YOGYAKARTA,KOMPAS.com - Gerakan kolektif UNY Bergerak mengelar forum diskusi terkait dengan permasalahan uang kuliah tunggal (UKT).
Di dalam diskusi yang digelar di salah satu cafe di Sleman ini, beberapa mahasiswa UNY menceritakan kisah getir mereka menjadi korban UKT.
Humas UNY Bergerak Opal mengatakan, kegiatan ini menindaklanjuti dari utas yang ditulis oleh Ganta di media sosial.
"Awalnya kita membuat acara ini itu tidak terencana secara sistematis gitu, kemudian thread-nya Ganta itu muncul dan kemudian dari teman-teman UNY bergerak itu merencang sebuah gerakan yang nggak melulu soal demonstrasi," ujar Humas UNY Bergerak,Opal saat ditemui di sela-sela diskusi, Senin (16/01/2023) malam.
Demonstrasi tentang besaran UKT yang mencekik mahasiswa sudah sering dilakukan.
Namun tidak ada perubahan sistem dan UKT tetap saja masih menjadi momok bagi mahasiswa pada setiap semesternya.
"Hal itu sudah bertahun-tahun dilakukan dan kampus sampai hari ini masih bebal sama demonstrasi-demonstrasi. Dan berbagai macam represif ketika demonstrasi itu juga kami rasakan," tandasnya.
Opal mengungkapkan, UNY Bergerak dan Lembaga Pers Mahasiswa (LPM) Ekspresi UNY telah melakukan survei.
Hasil survei 97 persen dari 1.000 an mahasiswa yang mengisi survei menyatakan keberatan dengan golongan (UKT) mereka.
Kemudian, berangkat dari survei itu muncul tema yang diusung dalam forum diskusi ini yakni Revolusi Pesawat Kertas. Pesawat kertas ini merupakan simbol dari harapan-harapan.
"Di akhir acara ini ada acara simbolis (menerbangkan) pesawat kertas yang di dalamnya ada kisah-kisah dari teman-teman kita. Harapannya revolusi pesawat kertas ini bisa sebagai simbol harapan bahwa pendidikan harus gratis, murah dan teman-teman yang berhenti kuliah bisa kembali kuliah lagi," ungkapnya.

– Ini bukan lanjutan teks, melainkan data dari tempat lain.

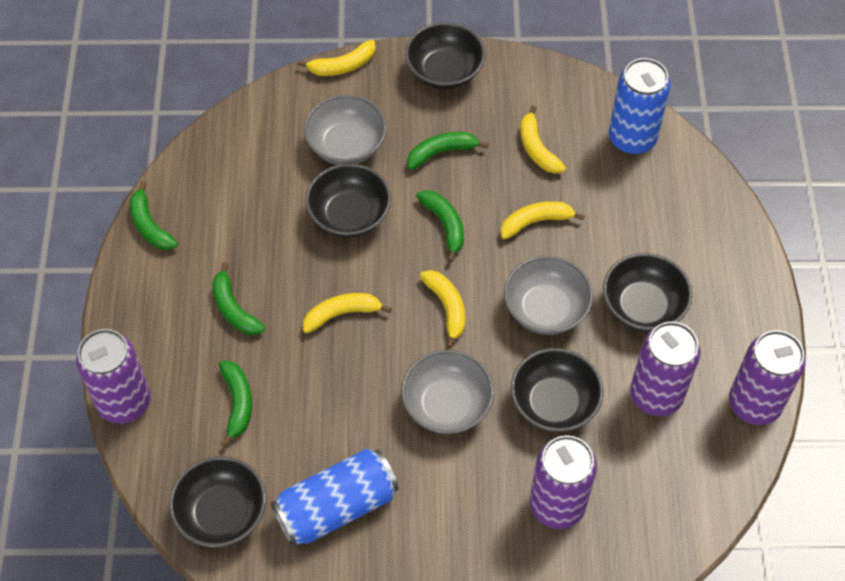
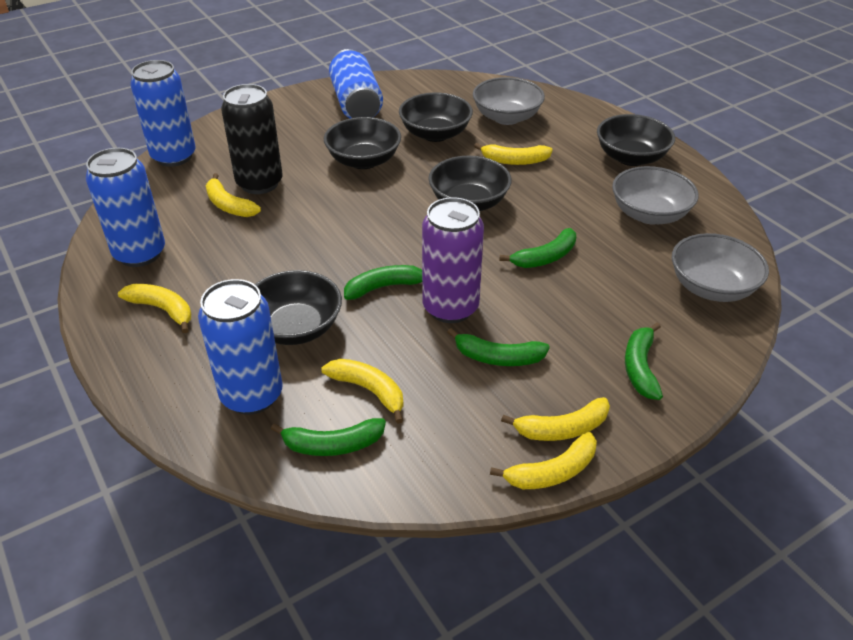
black can: 0 -> 1
blue can: 2 -> 4
purple can: 4 -> 1
yellow banana: 5 -> 6

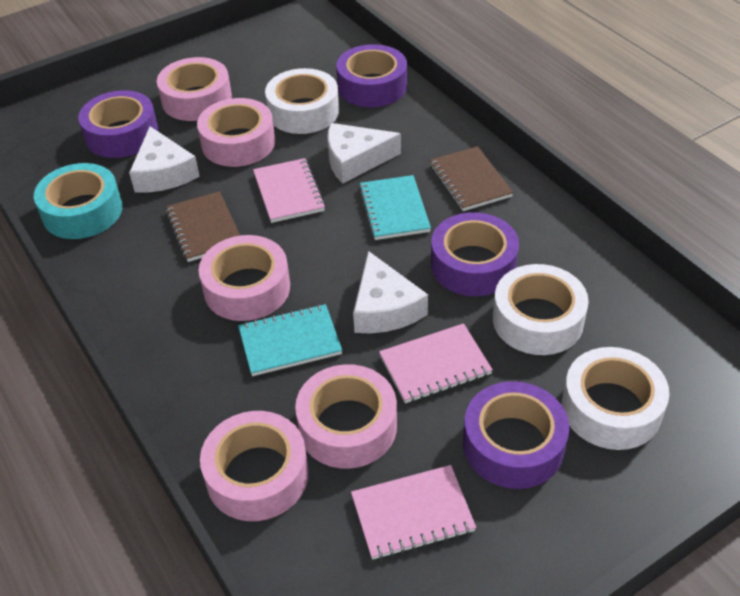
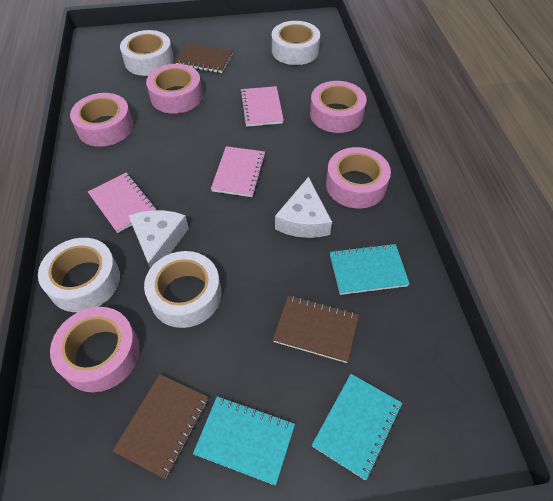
brown notebook: 2 -> 3
purple tape: 4 -> 0
turquoise notebook: 2 -> 3
turquoise tape: 1 -> 0
white cheese: 3 -> 2
white tape: 3 -> 4

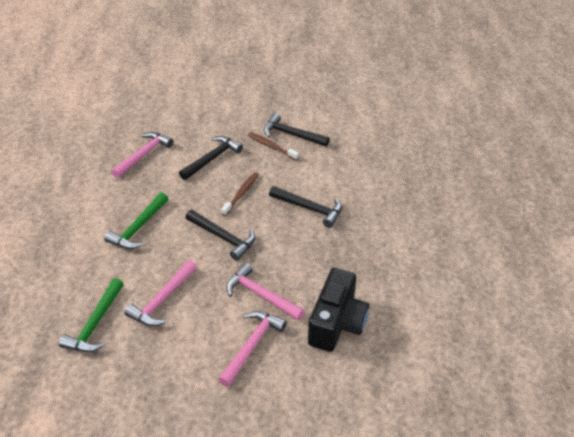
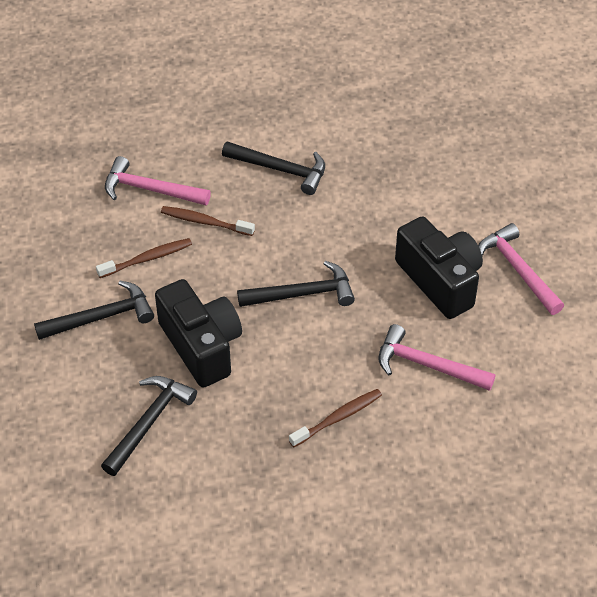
black camera: 1 -> 2
brown toothbrush: 2 -> 3
green hammer: 2 -> 0
pink hammer: 4 -> 3

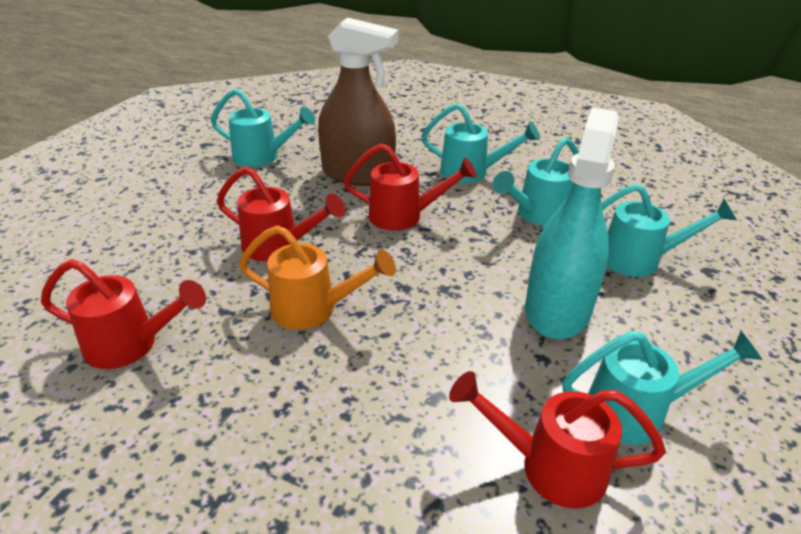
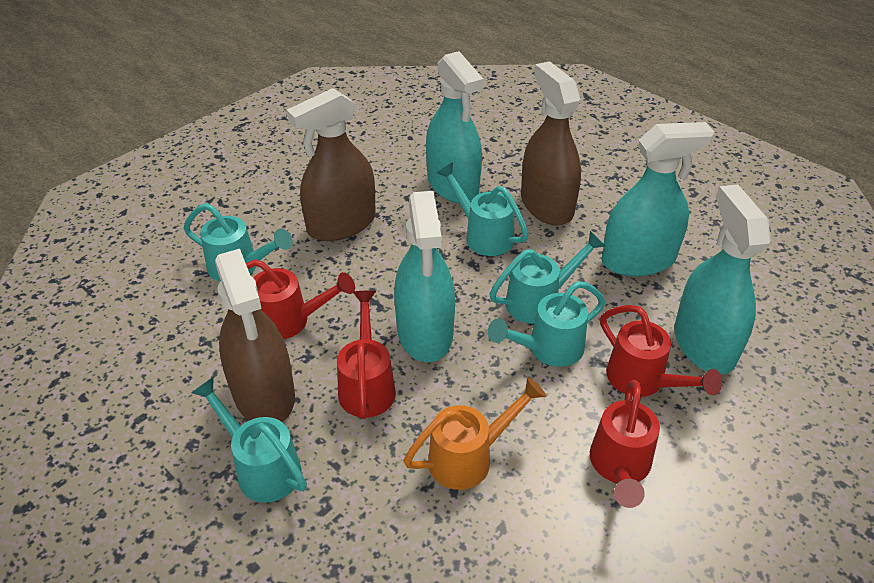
brown spray bottle: 1 -> 3
turquoise spray bottle: 1 -> 4

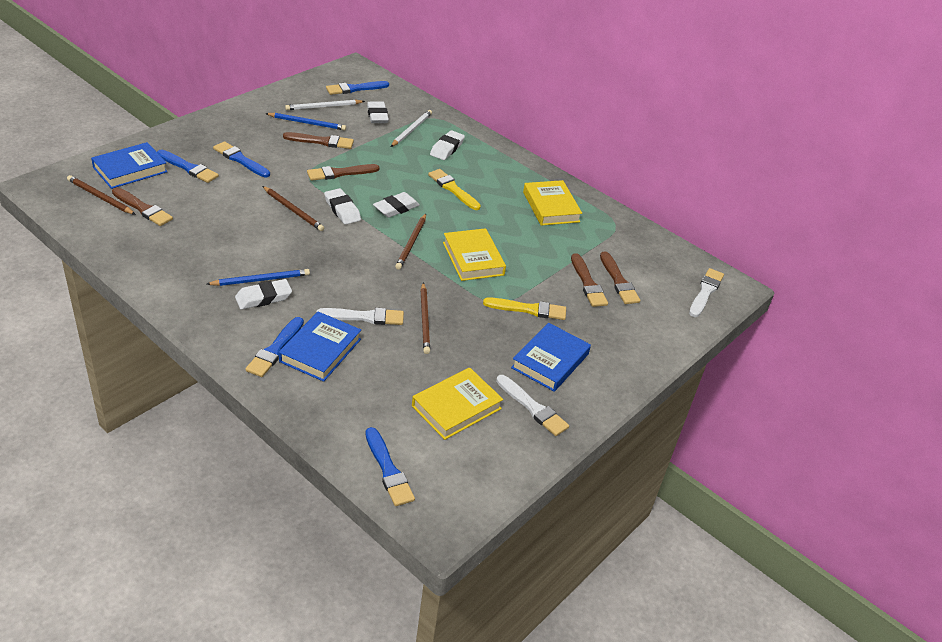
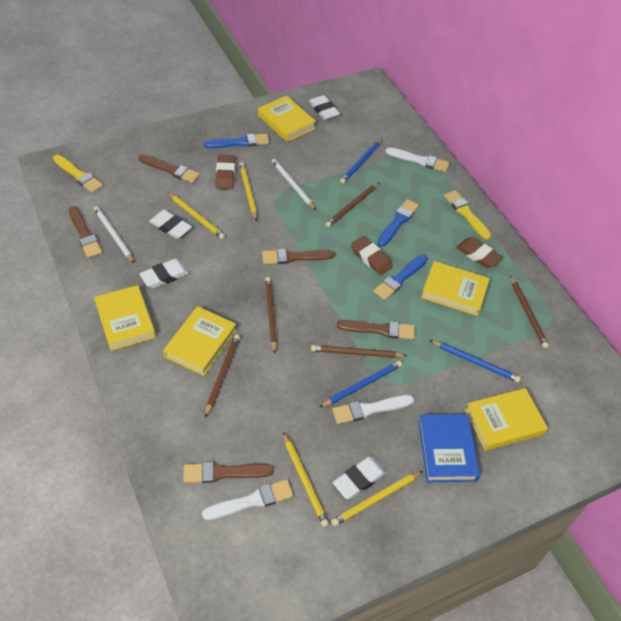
blue book: 3 -> 1
blue brush: 5 -> 3
blue pencil: 2 -> 3
brown eraser: 0 -> 3
brown pencil: 4 -> 5
white eraser: 5 -> 4
yellow book: 3 -> 5
yellow pencil: 0 -> 4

Baca juga: Mahasiswi UNY dari Keluarga Miskin di Purbalingga Ini Meninggal Saat Perjuangkan Keringanan UKT
Korban ketidaksesuaian nominal UKT dengan kondisi ekonomi keluarga tidak hanya dialami satu orang mahasiswa. Namun ada banyak mahasiswa yang merasakan hal yang sama.
Beberapa mahasiswa itu pun, dihadirkan untuk menceritakan kisah mereka menjadi korban tingginya nominal UKT.
"Dari empat kisah ada yang sampai jual sapi, jual motor, untuk bayar UKT, berutang bank, sampai putus kuliah, bahkan sampai dua semester cuti. Ada yang bekerja part time pun tidak memenuhi membayar UKT. Itu kan ada permasalahan yang sebenarnya sistematis di sini, soal UKT di UNY," jelasnya.
Opal mengungkapkan mungkin orang melihat jika UKT di UNY tidak mahal dibandingkan kampus-kampus lain. Namun, menurut Opal, permasalahan bukan pada mahal dan tidak mahal.
"Ini bukan permasalahan mahal dan nggak mahal. Tapi kesesuaian terhadap kondisi ekonomi orangtuanya yang dipertimbangkan," urainya.
Salah satu tuntutan untuk pihak kampus UNY adalah adanya penyesuaian UKT pada setiap semester. Sebab, kondisi ekonomi keluarga saat ini belum stabil usai terdampak pandemi.
"Ini kan baru dalam transisi pandami ke endemi kan, sedangkan kondisi sosial ekonomi orangtua mahasiswa itu belum menentu, apalagi di 2023 ada kemungkinan resesi. Itu yang kami pertimbangkan harus ada penyesuaian UKT di setiap semester," jelasnya.
Selain itu, harapannya penyesuaian UKT tidak hanya turun satu golongan. Namun penurunanya disesuaikan dengan kondisi real ekonomi keluarga mahasiswa.
"Harapanya enggak cuma satu golongan yang turun. Benar-benar turun seusai kondisi mahasiswa. Kalau memang harus turun satu juta dua juta ya kasihlah," ucapnya.
Forum diskusi ini juga menghadirkan kesaksian-kesaksian dari beberapa mahasiswa UNY yang menjadi korban UKT.
Mereka menceritakan tentang pahit getir kesulitannya membayar UKT yang tidak sesuai dengan kondisi ekonomi keluarganya.